The physicochemical characterization results of Ab-LNP are shown in Table 5.

TABLE 5
Physicochemical properties results of Ab-LNP

	Particle Size			Antibody Concentration
Sample Name	(nm)	PDI	EE %	(mg/mL)

LNP	130.17	0.114	94.04	/
Ab-LNP	143.55	0.115	91.15	1.678

The physicochemical characterization results of Ab-LNP demonstrated that, compared to LNP without antibody conjugation, its particle size increased by approximately 15 nm, PDI was less than 0.2, encapsulation efficiency reached as high as 91.15%, and antibody concentration was 1.678 mg/mL, proving its favorable properties for forming nanoparticles.

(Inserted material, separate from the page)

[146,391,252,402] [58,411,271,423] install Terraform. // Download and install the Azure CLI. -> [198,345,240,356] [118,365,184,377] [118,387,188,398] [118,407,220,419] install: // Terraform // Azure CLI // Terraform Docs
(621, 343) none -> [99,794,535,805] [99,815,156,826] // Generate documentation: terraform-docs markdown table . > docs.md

Example 9: Transfection of hPBMC with Ab-LNP

Prepared primary PBMCs (without activation treatment, e.g., not activated with anti-CD3/anti-CD28 antibodies) were rapidly thawed in a 37° C. water bath, added to medium pre-warmed to 37° C., centrifuged at 300 g for 10 min, and resuspended in X-vivo 15 medium for AO/PI cell counting. Cells were adjusted to 2.5×10⁶/mL and seeded into a 24-well plate at 200 L per well (i.e., 5×10⁵ cells/well). Ab-LNP (containing CD8 antibody) prepared in Example 4 was added at 6 g/mL, and X-vivo medium was supplemented to 1 mL. After culturing at 37° C. for 24 h, cells were collected into 1.5 mL EP tubes, centrifuged at 400 g for 5 min, and the supernatant was aspirated and discarded. Cells were washed once with 1 mL of 2% FBS (prepared in PBS), and repeatedly washed twice. Flow cytometry detection antibodies were added to the cell suspension and stained at room temperature for 20 min, followed by washing once with 1 mL of 2% FBS (prepared in PBS), centrifuging at 400 g for 5 min, aspirating and discarding the supernatant, and resuspending the cells in 100 L of 2% FBS (prepared in PBS) for flow cytometry analysis.

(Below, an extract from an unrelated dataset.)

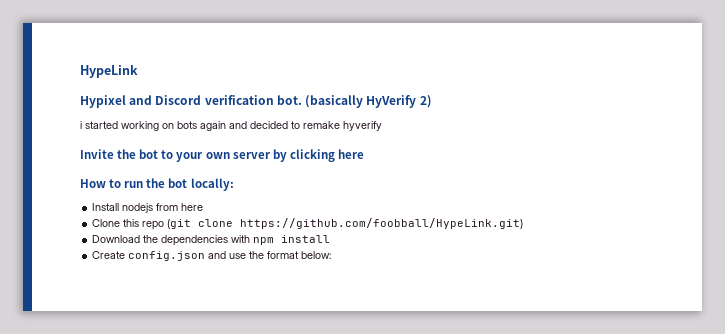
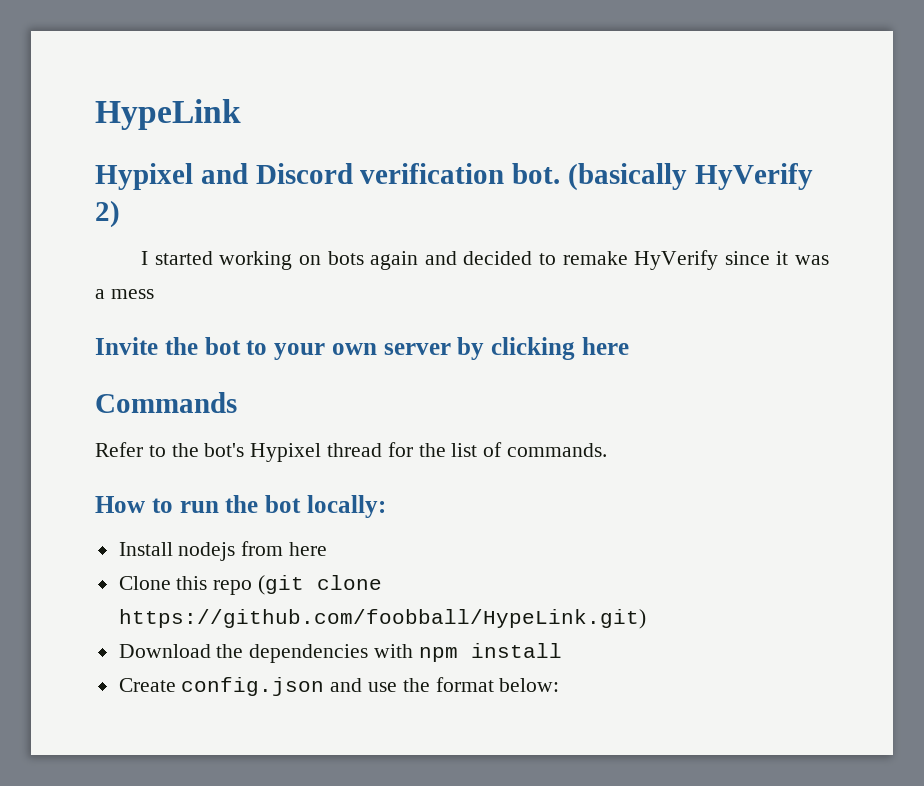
[80,121,82,129] i -> [141,251,149,265] I
[343,121,382,131] hyverify -> [634,250,830,270] [95,289,154,299] HyVerify since it was a mess
(364, 154) none -> [95,392,237,413] [95,442,608,462] // Commands // Refer to the bot's Hypixel thread for the list of commands.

The results of Ab-LNP transfection of hPBMC are shown in FIG. 33. Based on the transfection results of LNP and Ab-LNP in hPBMC, the LNP of the present invention exhibits excellent transfection efficiency in immune cells. Compared to LNP without antibody modification, Ab-LNP demonstrates superior and more precise targeting capability toward CD8+ T cells, reaching up to 86%.

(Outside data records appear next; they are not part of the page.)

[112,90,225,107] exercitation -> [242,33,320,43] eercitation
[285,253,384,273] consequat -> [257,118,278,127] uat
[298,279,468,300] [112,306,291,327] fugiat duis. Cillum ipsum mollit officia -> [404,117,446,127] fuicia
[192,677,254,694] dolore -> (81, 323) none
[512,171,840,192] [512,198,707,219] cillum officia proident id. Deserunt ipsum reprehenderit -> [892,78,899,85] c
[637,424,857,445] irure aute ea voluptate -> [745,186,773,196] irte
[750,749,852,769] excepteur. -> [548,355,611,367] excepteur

All documents mentioned in the present disclosure are incorporated herein by reference, as if each individual document were specifically and individually indicated to be incorporated by reference. In addition, it should be understood that, after reading the above teachings of the present disclosure, those skilled in the art can make various alterations or modifications to the present disclosure, and such equivalent forms shall also fall within the scope defined by the appended claims of the present disclosure.